Each line of the material must appear again in the answer, exactly.

════════

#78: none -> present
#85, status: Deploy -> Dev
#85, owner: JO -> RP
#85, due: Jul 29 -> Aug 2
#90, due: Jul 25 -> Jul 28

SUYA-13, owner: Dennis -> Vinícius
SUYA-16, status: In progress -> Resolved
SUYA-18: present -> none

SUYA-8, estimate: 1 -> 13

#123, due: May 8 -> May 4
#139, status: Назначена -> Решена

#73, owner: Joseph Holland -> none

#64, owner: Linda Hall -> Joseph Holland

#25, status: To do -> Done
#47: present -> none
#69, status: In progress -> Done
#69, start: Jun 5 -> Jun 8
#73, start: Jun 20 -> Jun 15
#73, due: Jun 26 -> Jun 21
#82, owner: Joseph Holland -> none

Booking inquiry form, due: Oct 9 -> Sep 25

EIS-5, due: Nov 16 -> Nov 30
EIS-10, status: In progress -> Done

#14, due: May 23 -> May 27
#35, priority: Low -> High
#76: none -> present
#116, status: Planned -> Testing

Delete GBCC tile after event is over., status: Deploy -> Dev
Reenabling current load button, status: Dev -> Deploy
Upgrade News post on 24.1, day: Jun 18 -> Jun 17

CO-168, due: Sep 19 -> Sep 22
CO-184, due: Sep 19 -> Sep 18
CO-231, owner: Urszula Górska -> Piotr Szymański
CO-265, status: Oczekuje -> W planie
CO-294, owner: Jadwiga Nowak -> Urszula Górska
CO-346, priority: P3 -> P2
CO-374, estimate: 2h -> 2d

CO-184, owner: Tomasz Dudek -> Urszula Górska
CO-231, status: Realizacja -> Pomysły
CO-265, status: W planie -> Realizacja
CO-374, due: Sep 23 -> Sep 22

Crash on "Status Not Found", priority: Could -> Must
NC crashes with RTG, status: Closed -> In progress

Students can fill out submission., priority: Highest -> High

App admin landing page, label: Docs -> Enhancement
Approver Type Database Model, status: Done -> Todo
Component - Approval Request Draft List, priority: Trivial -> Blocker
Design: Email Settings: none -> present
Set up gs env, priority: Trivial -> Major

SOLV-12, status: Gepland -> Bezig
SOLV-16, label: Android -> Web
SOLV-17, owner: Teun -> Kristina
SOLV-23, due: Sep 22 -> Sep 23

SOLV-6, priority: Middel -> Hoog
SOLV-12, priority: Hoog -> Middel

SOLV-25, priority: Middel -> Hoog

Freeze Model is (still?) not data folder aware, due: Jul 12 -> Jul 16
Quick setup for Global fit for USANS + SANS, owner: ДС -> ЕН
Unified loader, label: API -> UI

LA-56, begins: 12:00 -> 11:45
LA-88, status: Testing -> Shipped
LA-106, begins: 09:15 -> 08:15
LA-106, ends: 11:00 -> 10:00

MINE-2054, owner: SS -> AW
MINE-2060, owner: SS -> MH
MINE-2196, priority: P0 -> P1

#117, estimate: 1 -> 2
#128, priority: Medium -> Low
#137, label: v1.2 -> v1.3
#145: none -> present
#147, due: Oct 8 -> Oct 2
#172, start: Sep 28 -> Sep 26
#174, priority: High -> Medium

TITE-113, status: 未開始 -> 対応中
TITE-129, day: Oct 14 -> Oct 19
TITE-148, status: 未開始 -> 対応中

════════

> RESPONSE TO THIS EXERCISE
#78: none -> present
#85, status: Deploy -> Dev
#85, owner: JO -> RP
#85, due: Jul 29 -> Aug 2
#90, due: Jul 25 -> Jul 28

SUYA-13, owner: Dennis -> Vinícius
SUYA-16, status: In progress -> Resolved
SUYA-18: present -> none

SUYA-8, estimate: 1 -> 13

#123, due: May 8 -> May 4
#139, status: Назначена -> Решена

#73, owner: Joseph Holland -> none

#64, owner: Linda Hall -> Joseph Holland

#25, status: To do -> Done
#47: present -> none
#69, status: In progress -> Done
#69, start: Jun 5 -> Jun 8
#73, start: Jun 20 -> Jun 15
#73, due: Jun 26 -> Jun 21
#82, owner: Joseph Holland -> none

Booking inquiry form, due: Oct 9 -> Sep 25

EIS-5, due: Nov 16 -> Nov 30
EIS-10, status: In progress -> Done

#14, due: May 23 -> May 27
#35, priority: Low -> High
#76: none -> present
#116, status: Planned -> Testing

Delete GBCC tile after event is over., status: Deploy -> Dev
Reenabling current load button, status: Dev -> Deploy
Upgrade News post on 24.1, day: Jun 18 -> Jun 17

CO-168, due: Sep 19 -> Sep 22
CO-184, due: Sep 19 -> Sep 18
CO-231, owner: Urszula Górska -> Piotr Szymański
CO-265, status: Oczekuje -> W planie
CO-294, owner: Jadwiga Nowak -> Urszula Górska
CO-346, priority: P3 -> P2
CO-374, estimate: 2h -> 2d

CO-184, owner: Tomasz Dudek -> Urszula Górska
CO-231, status: Realizacja -> Pomysły
CO-265, status: W planie -> Realizacja
CO-374, due: Sep 23 -> Sep 22

Crash on "Status Not Found", priority: Could -> Must
NC crashes with RTG, status: Closed -> In progress

Students can fill out submission., priority: Highest -> High

App admin landing page, label: Docs -> Enhancement
Approver Type Database Model, status: Done -> Todo
Component - Approval Request Draft List, priority: Trivial -> Blocker
Design: Email Settings: none -> present
Set up gs env, priority: Trivial -> Major

SOLV-12, status: Gepland -> Bezig
SOLV-16, label: Android -> Web
SOLV-17, owner: Teun -> Kristina
SOLV-23, due: Sep 22 -> Sep 23

SOLV-6, priority: Middel -> Hoog
SOLV-12, priority: Hoog -> Middel

SOLV-25, priority: Middel -> Hoog

Freeze Model is (still?) not data folder aware, due: Jul 12 -> Jul 16
Quick setup for Global fit for USANS + SANS, owner: ДС -> ЕН
Unified loader, label: API -> UI

LA-56, begins: 12:00 -> 11:45
LA-88, status: Testing -> Shipped
LA-106, begins: 09:15 -> 08:15
LA-106, ends: 11:00 -> 10:00

MINE-2054, owner: SS -> AW
MINE-2060, owner: SS -> MH
MINE-2196, priority: P0 -> P1

#117, estimate: 1 -> 2
#128, priority: Medium -> Low
#137, label: v1.2 -> v1.3
#145: none -> present
#147, due: Oct 8 -> Oct 2
#172, start: Sep 28 -> Sep 26
#174, priority: High -> Medium

TITE-113, status: 未開始 -> 対応中
TITE-129, day: Oct 14 -> Oct 19
TITE-148, status: 未開始 -> 対応中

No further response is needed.